The story of neighbors Chris and Dan
Chris Onstad was a cartoonist who came to Portland to hide from his nemesis, California. Dan McLaughlin was a studio photographer who fled his native Georgia for the bohemian freedom of the Pacific Northwest. Chris hit midlife and wanted to mix things up, so he took a job as a restaurant critic. Dan retired from snapping dental equipment and tennis shoes to create The Dan Plan, where through 10,000 hours of deliberate practice he would attempt to go from non-golfer to PGA professional. They wound up living across a verdant suburban alley from one another.
At some point in the early days of his Portland residency, Chris tore a couple boards out of his alley fence so it would be easier for Dan to drift in when he smelled cooking. They’d often wander out into the neighborhood after dinner with a couple pitching wedges and golf balls, forging impromptu links where the less-imaginative saw only front lawns and elementary schools. They talked of making movies, writing TV shows, and anything else that would keep them out of an office.
Chris fell in love with the people of the restaurant industry, whom he saw as artistic peers in their passion, their creativity, and their willingness to make less money in exchange for greater fulfillment. As a sober man with a menu always in his hand, he quickly realized that the needs of alcohol-free diners were markedly underserved, so he began the tinkering that became Portland Soda Works. He sought to create “the Belgian beer of craft soda” using the whole-ingredient, high-integrity approach he had absorbed from his adoptive Pacific Northwest community.

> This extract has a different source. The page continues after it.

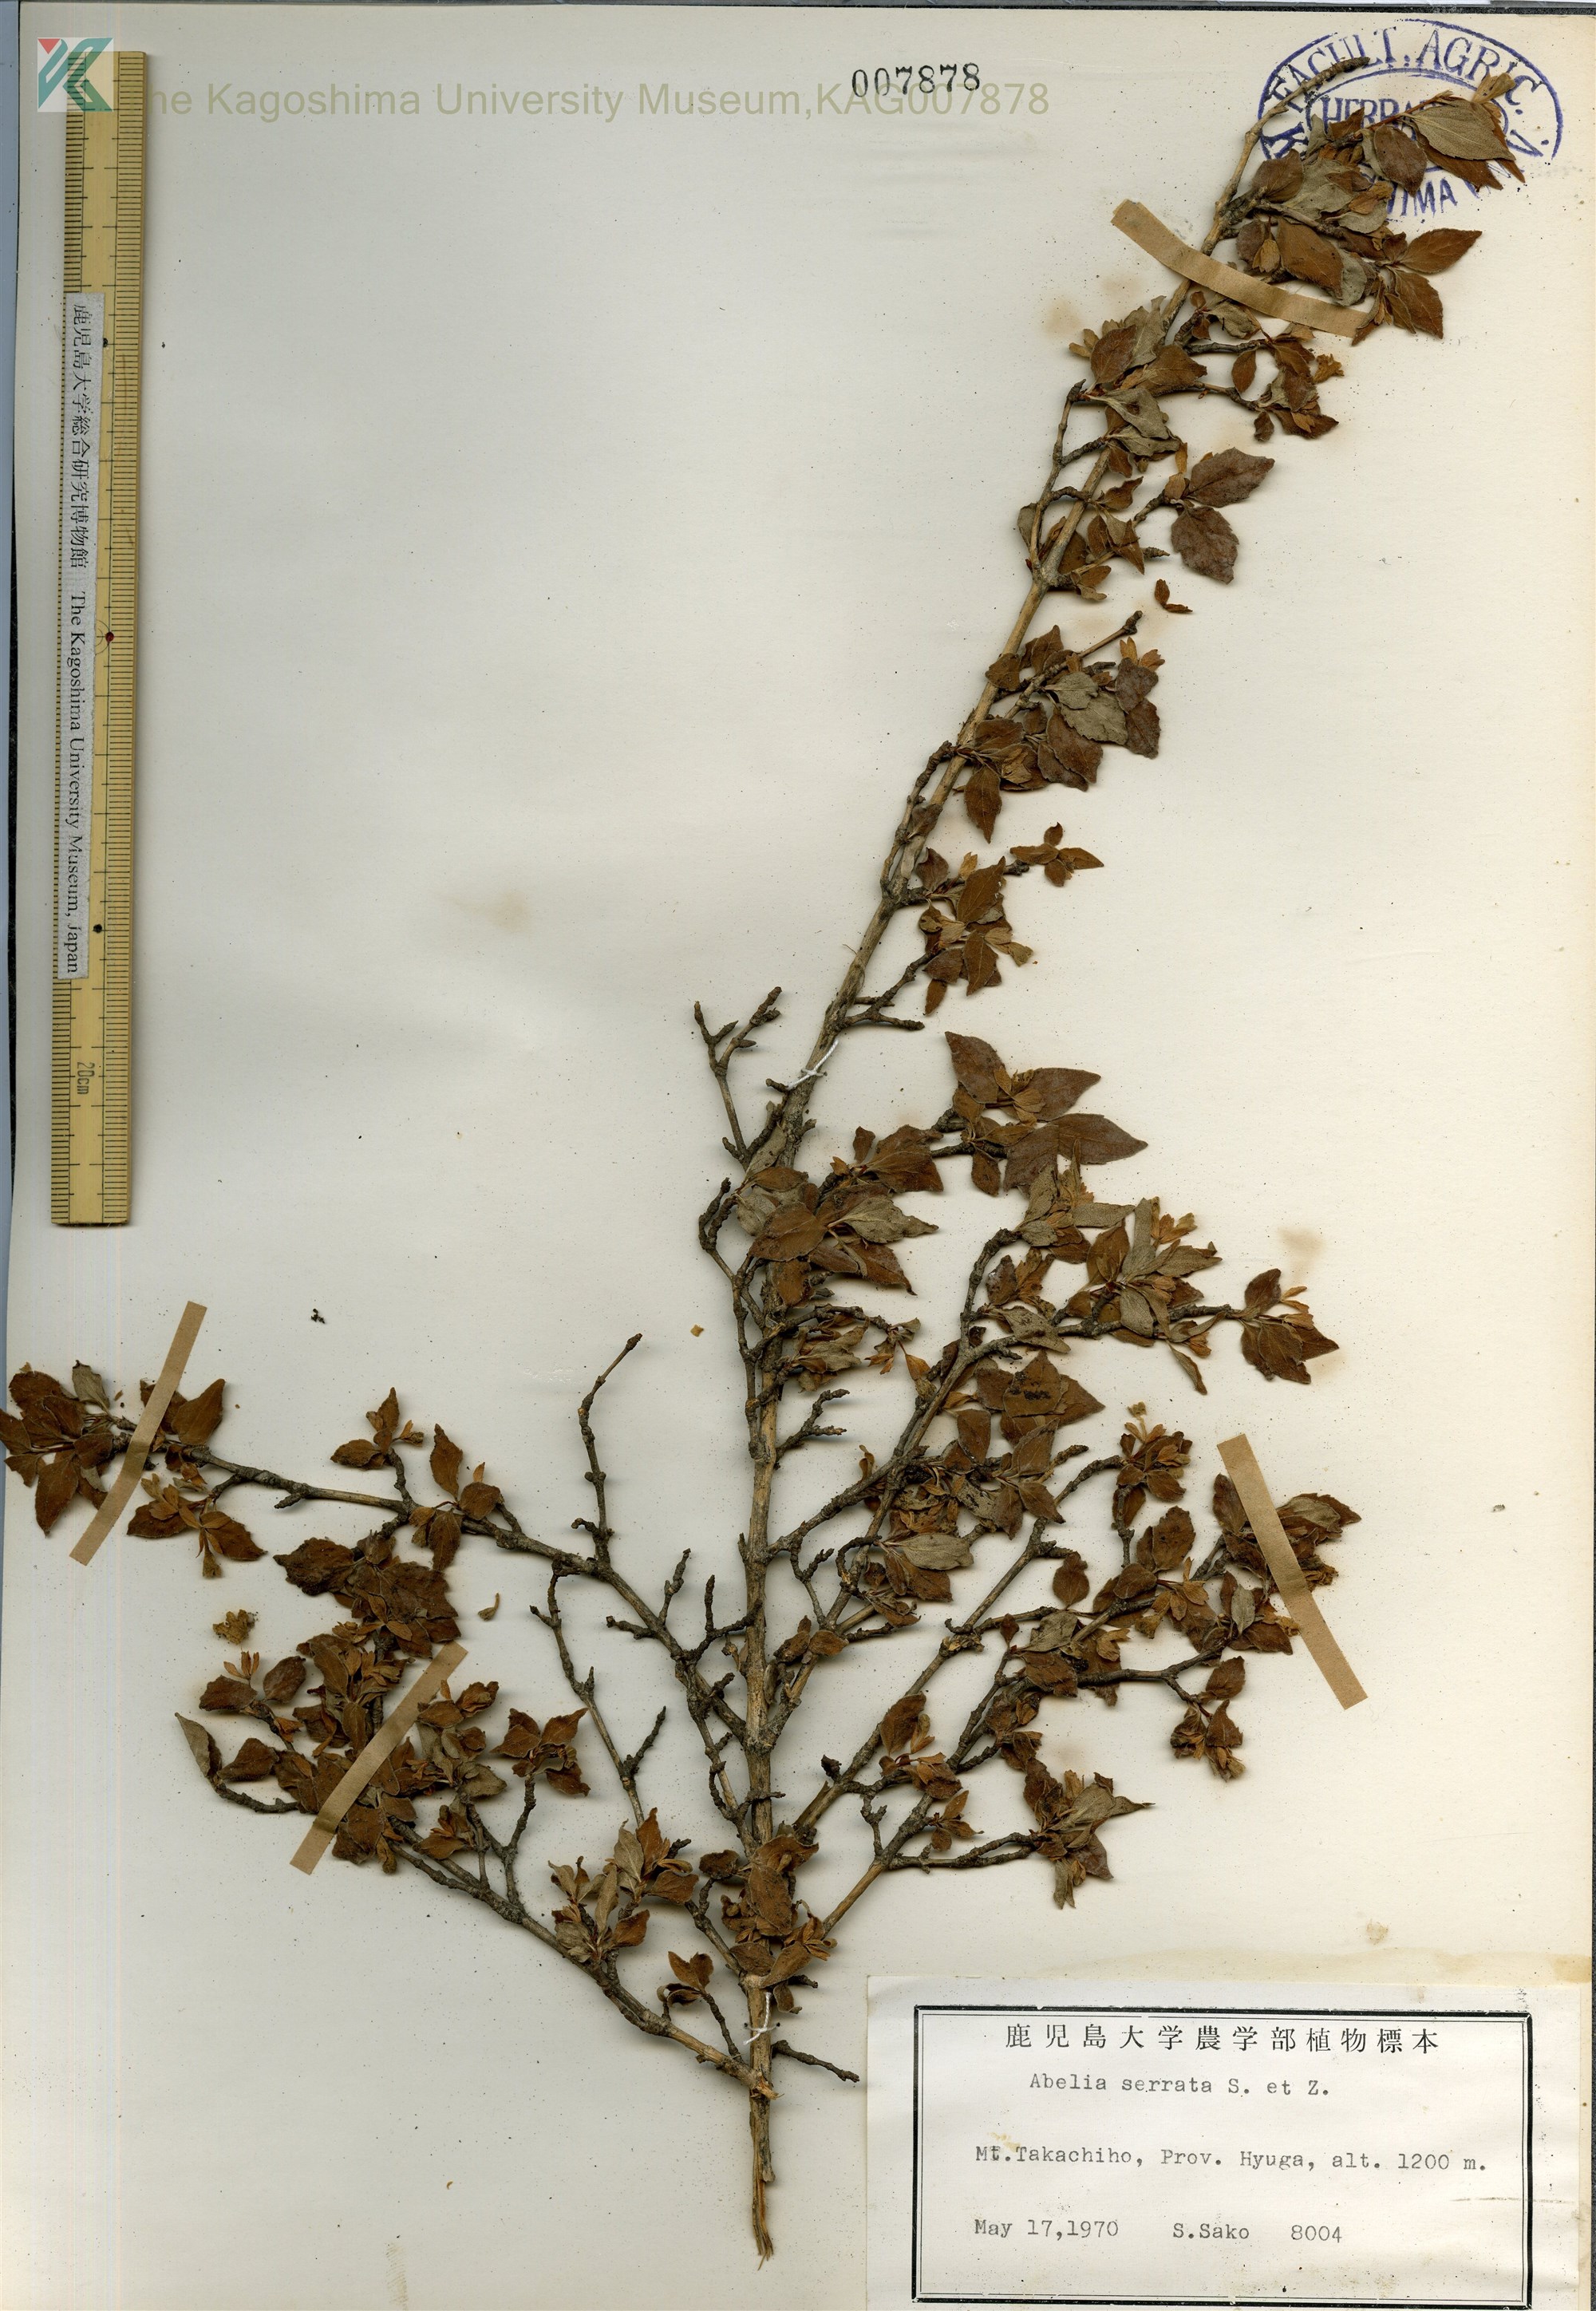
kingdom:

Dan installed himself as the critic’s critic, revealing a surprisingly sophisticated palate and facility for flavor development. Thanks to his time at The Dan Plan, he brought a steady stream of “golf course types” to the table—many of whom would become the company’s anchor clients.
It is unrecorded, but at some point in 2012, the pair agreed to start a soda company—probably casually, in Chris’s kitchen, while one of them was focused on something else. An all-natural sarsaparilla root beer was their flagship offering, with a spicy whole-root ginger beer right behind. Reverend Nat West of Reverend Nat’s Hard Cider agreed to host their brewing kettles, which were themselves on loan from Steven Smith, the late and much-loved Portland teamaker who gave Chris some of his earliest flavor lessons and business advice.
The next few years saw clients from around the state calling for custom formulations, consultations, classes, kegs, and always more of their intensely flavorful root beer and ginger beer. Their big break came in 2014 when New Seasons Market began carrying their products, now sold in handsome bottles as “cocktail and soda syrups.”
In 2015 they finally outgrew the commissary kitchen they’d been renting and built themselves a brewery in a hundred-year-old bakery along the train tracks in North Portland. Near-daily they meet with and are inspired by friends old and new, from the ever-fertile Portland food and beverage community. As a result, the quality of their products, as well as the breadth of their flavor library, grows steadily.